Exercise aim: When you reach a picture, pass over it; every other part of the records should be transcribed word for word.

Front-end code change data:
☆ ☆ ☆ ☆ ☆ ☆ ☆

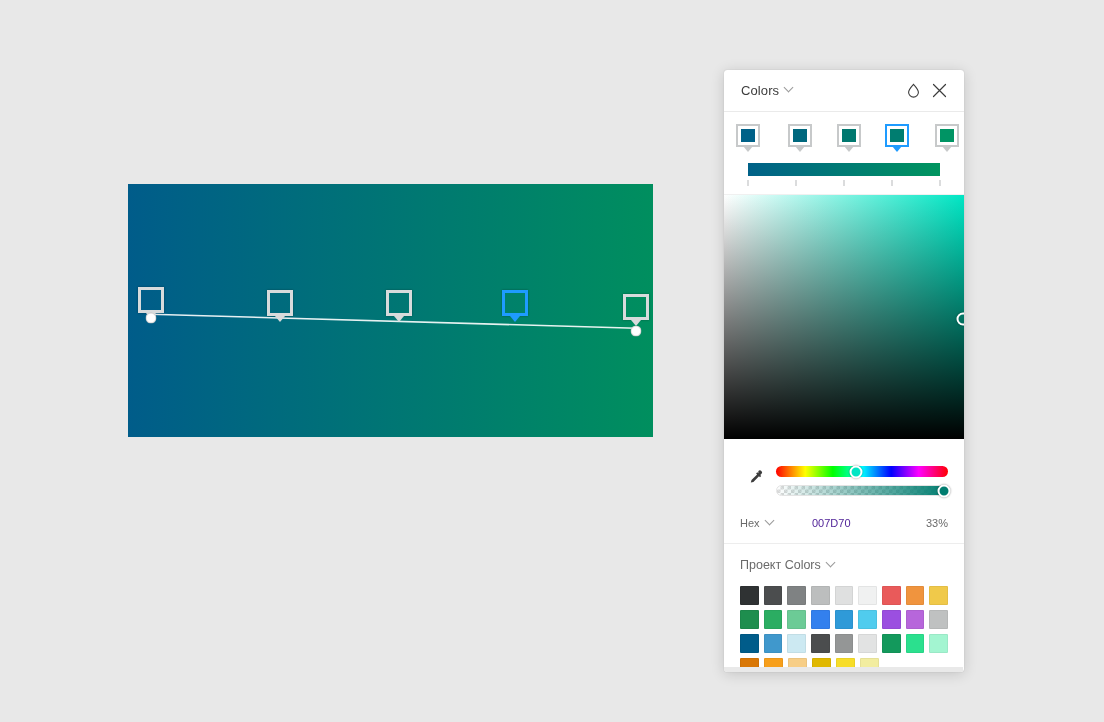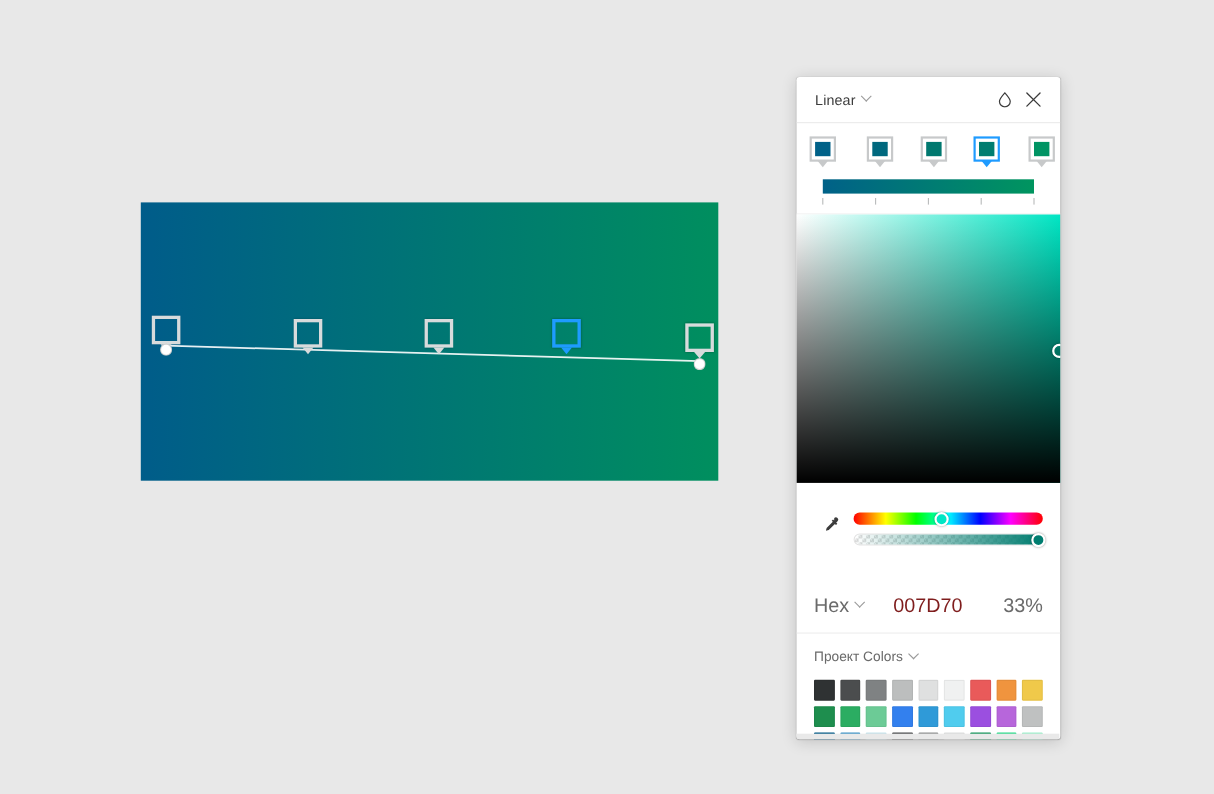--- a/index.html
+++ b/index.html
@@ -162,24 +162,24 @@
     width: 13px; height: 13px; border-radius: 50%;
     border: 2px solid #fff;
     box-shadow: 0 0 2px rgba(0,0,0,.45);
     transform: translate(-50%,-50%);
   }
 
   
   .hex-row {
     display: flex; align-items: center;
     padding: 8px 16px 14px 16px;
-    font-size: 18px; color: #6a6a6a; margin-top: 23px;
+    font-size: 11px; color: #6a6a6a;
   }
   .hex-mode { display: flex; align-items: center; width: 72px; }
-  .hex-val { flex: 1; color: #7f1d1d; }
+  .hex-val { flex: 1; color: #4c1d95; }
   .hex-alpha { color: #6a6a6a; text-align: right; }
 
   
   .proj {
     border-top: 1px solid #ededed;
     padding: 14px 16px 0 16px;
   }
   .proj-head {
     display: flex; align-items: center;
     font-size: 12.5px; color: #6a6a6a; margin-bottom: 14px;
@@ -222,21 +222,21 @@
           <span class="nub"></span>
         </div>
         <div class="endpoint-dot" style="left: 4.4%; top: 52.8%;"></div>
         <div class="endpoint-dot" style="left: 96.8%; top: 58.3%;"></div>
       </div>
   </div>
 
   <div id="picker">
 
     <div class="panel-header">
-      <span class="hdr-title">Linear</span>
+      <span class="hdr-title">Colors</span>
       <span class="caret"></span>
       <span class="hdr-spacer"></span>
       <span class="hdr-icon">
         <svg width="13" height="15" viewBox="0 0 13 15" fill="none">
           <path d="M6.5 1.4 C3.6 4.6 1.6 6.9 1.6 9.2 a4.9 4.9 0 0 0 9.8 0 C11.4 6.9 9.4 4.6 6.5 1.4z" stroke="#3c3c3c" stroke-width="1.1" fill="none"></path>
         </svg>
       </span>
       <span class="hdr-icon">
         <svg width="15" height="15" viewBox="0 0 15 15">
           <path d="M1.5 1.5 L13.5 13.5 M13.5 1.5 L1.5 13.5" stroke="#3c3c3c" stroke-width="1.2" stroke-linecap="round"></path>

☆ ☆ ☆ ☆ ☆ ☆ ☆

Result for this task:
--- a/index.html
+++ b/index.html
@@ -162,24 +162,24 @@
     width: 13px; height: 13px; border-radius: 50%;
     border: 2px solid #fff;
     box-shadow: 0 0 2px rgba(0,0,0,.45);
     transform: translate(-50%,-50%);
   }
 
   
   .hex-row {
     display: flex; align-items: center;
     padding: 8px 16px 14px 16px;
-    font-size: 18px; color: #6a6a6a; margin-top: 23px;
+    font-size: 11px; color: #6a6a6a;
   }
   .hex-mode { display: flex; align-items: center; width: 72px; }
-  .hex-val { flex: 1; color: #7f1d1d; }
+  .hex-val { flex: 1; color: #4c1d95; }
   .hex-alpha { color: #6a6a6a; text-align: right; }
 
   
   .proj {
     border-top: 1px solid #ededed;
     padding: 14px 16px 0 16px;
   }
   .proj-head {
     display: flex; align-items: center;
     font-size: 12.5px; color: #6a6a6a; margin-bottom: 14px;
@@ -222,21 +222,21 @@
           <span class="nub"></span>
         </div>
         <div class="endpoint-dot" style="left: 4.4%; top: 52.8%;"></div>
         <div class="endpoint-dot" style="left: 96.8%; top: 58.3%;"></div>
       </div>
   </div>
 
   <div id="picker">
 
     <div class="panel-header">
-      <span class="hdr-title">Linear</span>
+      <span class="hdr-title">Colors</span>
       <span class="caret"></span>
       <span class="hdr-spacer"></span>
       <span class="hdr-icon">
         <svg width="13" height="15" viewBox="0 0 13 15" fill="none">
           <path d="M6.5 1.4 C3.6 4.6 1.6 6.9 1.6 9.2 a4.9 4.9 0 0 0 9.8 0 C11.4 6.9 9.4 4.6 6.5 1.4z" stroke="#3c3c3c" stroke-width="1.1" fill="none"></path>
         </svg>
       </span>
       <span class="hdr-icon">
         <svg width="15" height="15" viewBox="0 0 15 15">
           <path d="M1.5 1.5 L13.5 13.5 M13.5 1.5 L1.5 13.5" stroke="#3c3c3c" stroke-width="1.2" stroke-linecap="round"></path>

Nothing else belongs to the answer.